WHAT YOU ARE ASKED TO DO: Only the number is wanted: count the lines in the data with "input" in them.

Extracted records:
--------
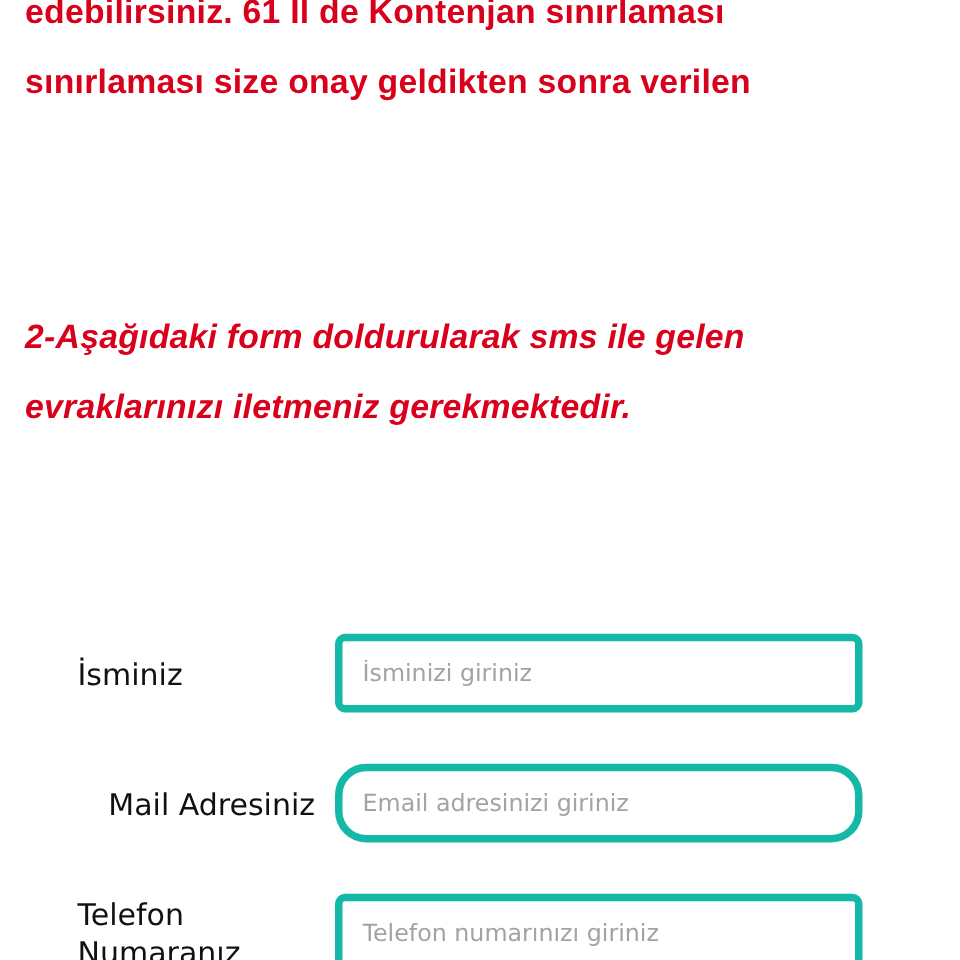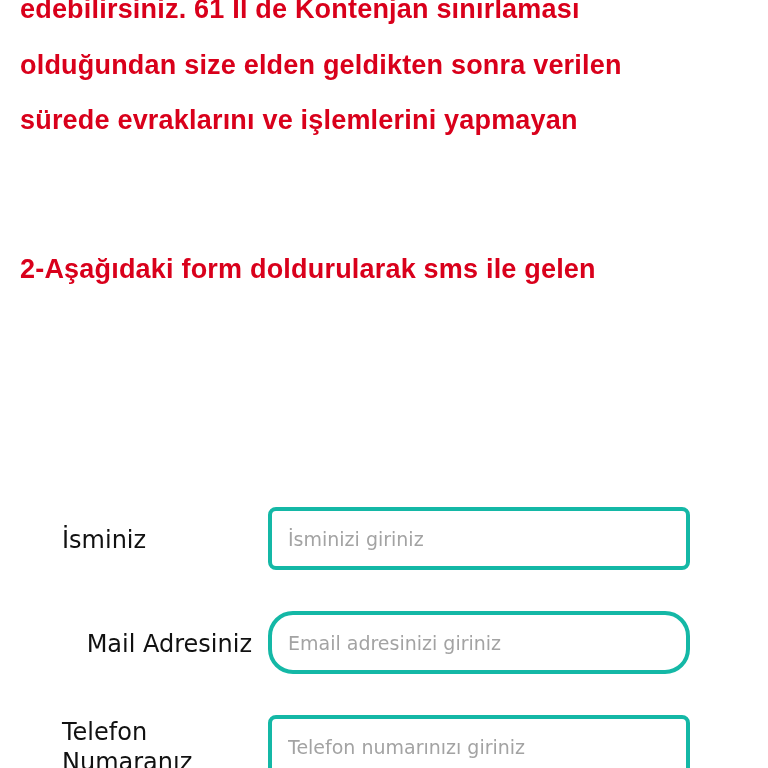--- a/index.html
+++ b/index.html
@@ -33,20 +33,21 @@
       white-space: nowrap;
     }
     .notice-2 {
       position: absolute;
       left: 20px;
       top: 242px;
       width: 740px;
       color: #d9001b;
       font-family: "Liberation Sans", sans-serif;
       font-weight: bold;
+      font-style: italic;
       font-size: 27px;
       line-height: 55.5px;
       letter-spacing: 0.2px;
     }
     .notice-2 .line {
       display: block;
       white-space: nowrap;
     }
     .form {
       position: absolute;
@@ -68,46 +69,46 @@
       font-family: "DejaVu Sans", sans-serif;
       font-size: 24px;
       line-height: 30px;
     }
     .form-input {
       position: absolute;
       left: 268px;
       width: 422px;
       height: 63px;
       box-sizing: border-box;
-      border: 4px solid #14b8a6;
+      border: 6px solid #14b8a6;
       border-radius: 8px;
       background: #ffffff;
       padding: 0 16px;
       font-family: "DejaVu Sans", sans-serif;
       font-size: 19px;
       color: #737373;
       outline: none;
     }
     .form-input::placeholder {
       color: #a3a3a3;
     }
   </style>
 </head>
 <body>
 
 <div class="page">
 
   <div class="notice">
     <span class="line">edebilirsiniz. 61 İl de Kontenjan sınırlaması</span>
-    <span class="line">olduğundan size elden geldikten sonra verilen</span>
-    <span class="line">sürede evraklarını ve işlemlerini yapmayan</span>
+    <span class="line">sınırlaması size onay geldikten sonra verilen</span>
   </div>
 
   <div class="notice-2">
     <span class="line">2-Aşağıdaki form doldurularak sms ile gelen</span>
+    <span class="line">evraklarınızı iletmeniz gerekmektedir.</span>
   </div>
 
   <form class="form">
 
     <div class="form-row" style="top:0;">
       <label class="form-label" style="top:525px;" for="f-name">İsminiz</label>
       <input id="f-name" class="form-input" type="text" style="top: 507px;" placeholder="İsminizi giriniz">
     </div>
 
     <div class="form-row" style="top:0;">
--------
OUTPUT FOR THIS EXERCISE: 3